**DOCUMENT:**
━━━━━━

I do not romanticize hoeing long rows by hand, nor do I worry too much about the impact that glyphosate (RoundUp) has on wildlife.
You see, America's farms now have more deer on them that at any time in the last 100 years.
They also have more turkey, fox, raccoon, duck and geese.
And the farms are strong.
They produce more hay, corn, soybean, wheat, chicken, pigs, eggs, fruit, vegetables, milk and beef than ever before.
And because they produce so much, more land is now allowed to lie fallow.
Look at the pictures above.
What farm do you want to work on?
Which one is more productive?
Which one has more wildlife?'
4 comments:
I think you've got some good points here, the economics make sense for farmers to capitalize on their businesses and make farming as efficient as possible. I am thankful we can apply this to many areas of farming. I have seen farms in all areas of the country, I do not begrudge these people anything either, their equipment is as impressive as what is shown in the films and documentaries of the 30's showing wheat harvesting with team after team of horses, mules and men bringing in the crops of wheat and corn.

━━━━━━

**TASKS FOR THIS EXERCISE:**
[1] According to the farming text, which animals besides deer do America's farms now have more of?
[2] Please echo the farming text between "I do not romanticize" and "the pictures above.", inclusive.

**INFORMATION SUPPLIED:**
━━━━━━

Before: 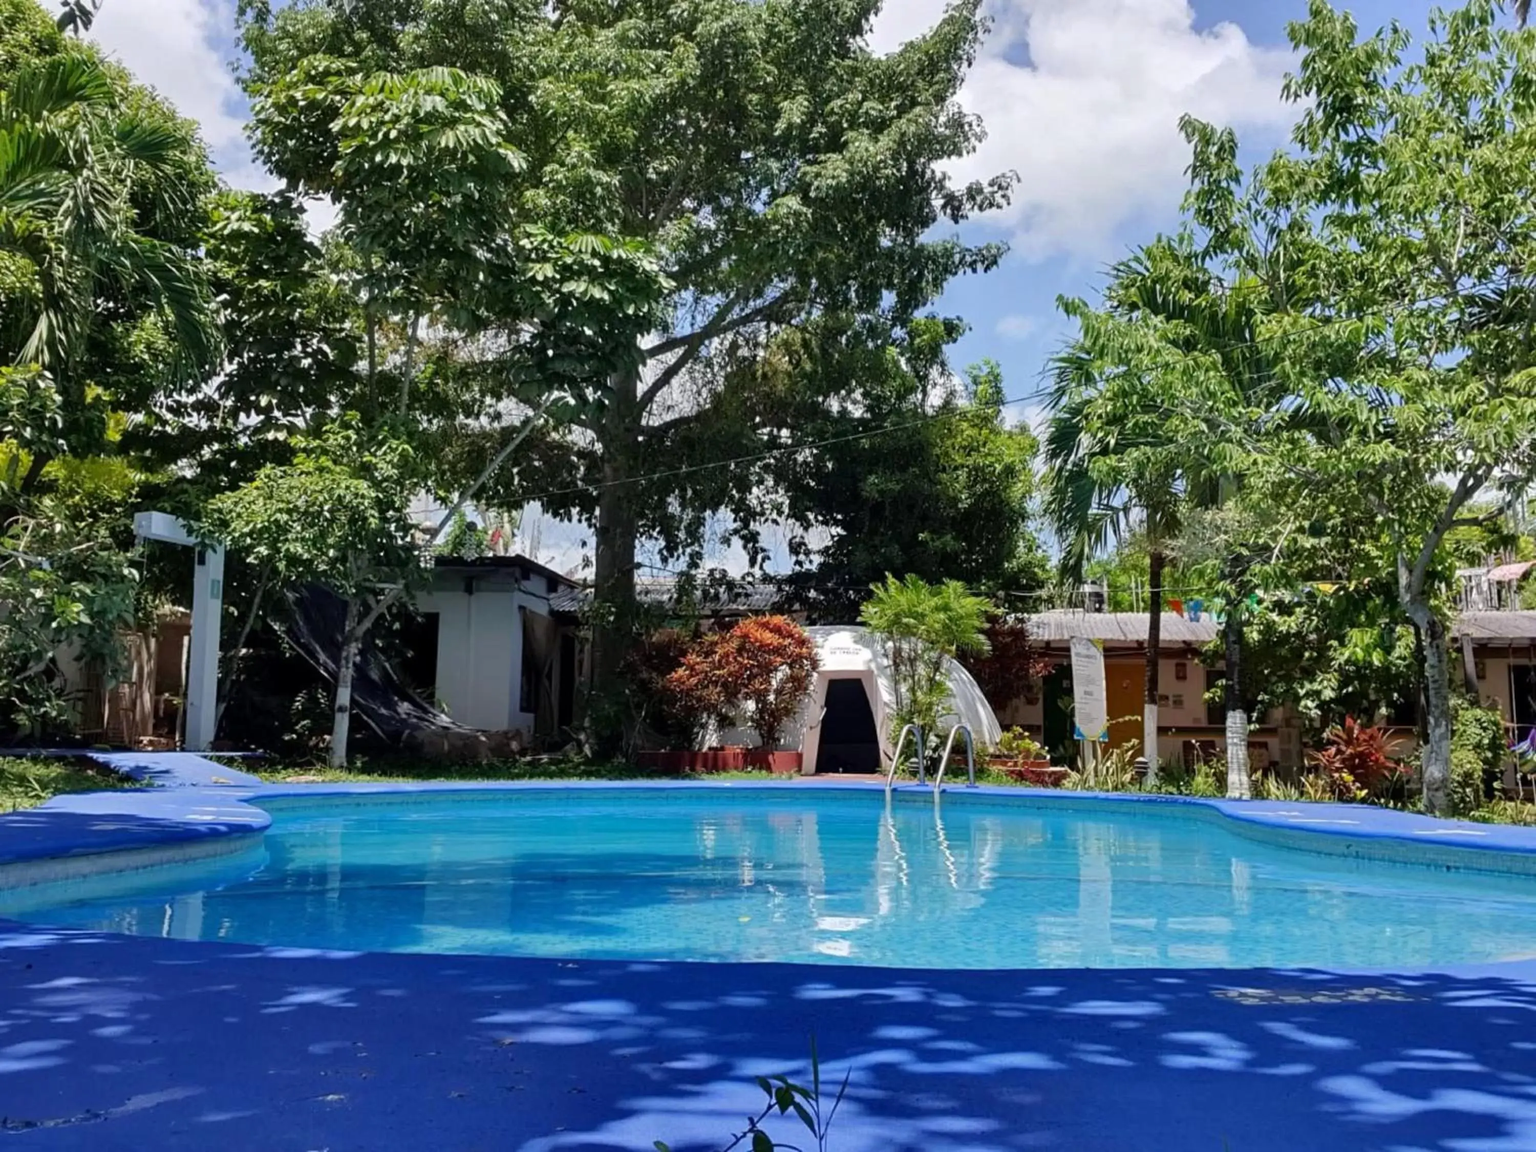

━━━━━━

**SOLVED TASKS:**
[1] Turkey, fox, raccoon, duck and geese.

[2]
I do not romanticize hoeing long rows by hand, nor do I worry too much about the impact that glyphosate (RoundUp) has on wildlife.
You see, America's farms now have more deer on them that at any time in the last 100 years.
They also have more turkey, fox, raccoon, duck and geese.
And the farms are strong.
They produce more hay, corn, soybean, wheat, chicken, pigs, eggs, fruit, vegetables, milk and beef than ever before.
And because they produce so much, more land is now allowed to lie fallow.
Look at the pictures above.